The aims of this study were: (1) to show that auditory steady state potentials to electrical pulse trains (EASSRs) can be reliably recorded by electrodes placed on the scalp of a CI user, (2) to develop a measurement setup to facilitate stimulation and reliable recordings of such responses and (3) to analyze the predictive value of thresholds obtained using EASSRs for behaviorally hearing thresholds.

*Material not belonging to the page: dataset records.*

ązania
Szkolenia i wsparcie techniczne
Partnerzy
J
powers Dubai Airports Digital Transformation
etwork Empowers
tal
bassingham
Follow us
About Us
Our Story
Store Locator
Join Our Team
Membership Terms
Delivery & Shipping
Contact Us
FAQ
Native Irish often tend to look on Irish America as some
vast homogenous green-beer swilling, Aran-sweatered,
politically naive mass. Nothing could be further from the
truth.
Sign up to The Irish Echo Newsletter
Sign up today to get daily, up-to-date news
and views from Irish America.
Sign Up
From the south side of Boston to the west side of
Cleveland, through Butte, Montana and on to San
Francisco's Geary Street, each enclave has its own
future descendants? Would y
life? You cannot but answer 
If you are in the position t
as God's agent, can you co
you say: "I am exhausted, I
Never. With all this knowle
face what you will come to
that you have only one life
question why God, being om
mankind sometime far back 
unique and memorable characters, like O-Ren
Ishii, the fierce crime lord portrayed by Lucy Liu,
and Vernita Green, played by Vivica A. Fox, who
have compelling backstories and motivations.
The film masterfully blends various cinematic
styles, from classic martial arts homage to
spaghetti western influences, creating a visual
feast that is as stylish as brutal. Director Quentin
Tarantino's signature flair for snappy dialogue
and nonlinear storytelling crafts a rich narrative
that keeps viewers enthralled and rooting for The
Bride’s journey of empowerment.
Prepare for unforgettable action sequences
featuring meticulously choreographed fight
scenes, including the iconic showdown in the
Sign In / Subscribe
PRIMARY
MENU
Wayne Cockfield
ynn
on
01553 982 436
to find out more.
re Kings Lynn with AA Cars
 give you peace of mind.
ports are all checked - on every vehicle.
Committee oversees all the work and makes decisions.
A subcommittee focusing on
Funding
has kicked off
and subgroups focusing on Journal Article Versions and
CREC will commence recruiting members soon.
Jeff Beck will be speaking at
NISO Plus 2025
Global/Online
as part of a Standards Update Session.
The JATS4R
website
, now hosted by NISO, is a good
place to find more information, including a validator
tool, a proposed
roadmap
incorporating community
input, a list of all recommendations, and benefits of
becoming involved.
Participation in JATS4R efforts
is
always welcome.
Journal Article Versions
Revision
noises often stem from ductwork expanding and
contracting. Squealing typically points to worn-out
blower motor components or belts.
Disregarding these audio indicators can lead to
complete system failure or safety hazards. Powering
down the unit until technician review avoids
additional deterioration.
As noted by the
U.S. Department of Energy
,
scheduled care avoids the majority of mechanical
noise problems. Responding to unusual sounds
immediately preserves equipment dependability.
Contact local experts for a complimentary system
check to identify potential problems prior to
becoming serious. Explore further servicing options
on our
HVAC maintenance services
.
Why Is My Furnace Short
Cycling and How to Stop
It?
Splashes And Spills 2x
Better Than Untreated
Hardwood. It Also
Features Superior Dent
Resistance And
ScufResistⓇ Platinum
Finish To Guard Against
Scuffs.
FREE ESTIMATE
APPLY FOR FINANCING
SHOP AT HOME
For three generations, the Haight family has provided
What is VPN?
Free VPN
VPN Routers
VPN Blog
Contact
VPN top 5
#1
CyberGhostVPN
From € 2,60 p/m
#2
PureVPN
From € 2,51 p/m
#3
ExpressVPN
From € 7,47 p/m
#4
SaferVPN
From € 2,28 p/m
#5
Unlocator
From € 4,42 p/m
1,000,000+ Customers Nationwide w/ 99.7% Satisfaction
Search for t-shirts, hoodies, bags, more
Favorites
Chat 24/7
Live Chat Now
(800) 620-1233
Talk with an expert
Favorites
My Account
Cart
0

For six users of a Nucleus cochlear implant, EASSRs to symmetric biphasic pulse trains with rates between 35 and 44 Hz were recorded with seven scalp electrodes. The influence of various stimulus parameters was characterized: pulse rate, stimulus intensity, monopolar or bipolar stimulation mode and presentation of either one pulse train on one electrode or interleaved pulse trains on multiple electrodes. To compensate for the influence of the artifacts introduced by the stimulation pulses and RF transmission, different methods of artifact reduction were evaluated. The validity of the recorded responses was confirmed by (1) recording on/off responses, (2) determination of apparent latency across the measured pulse rates, and (3) comparison of amplitude growth of stimulus artifact and response amplitude.
The results show that EASSRs in CI users evoked by low-rate electrical pulse trains can be successfully recorded and separated from the artifacts generated by the stimulation pulses and RF transmission. The obtained response amplitudes and apparent latencies are comparable to the ones obtained in acoustically stimulated normal hearing patients. Hearing thresholds determined from EASSR amplitude growth correlate well with behaviorally determined threshold levels.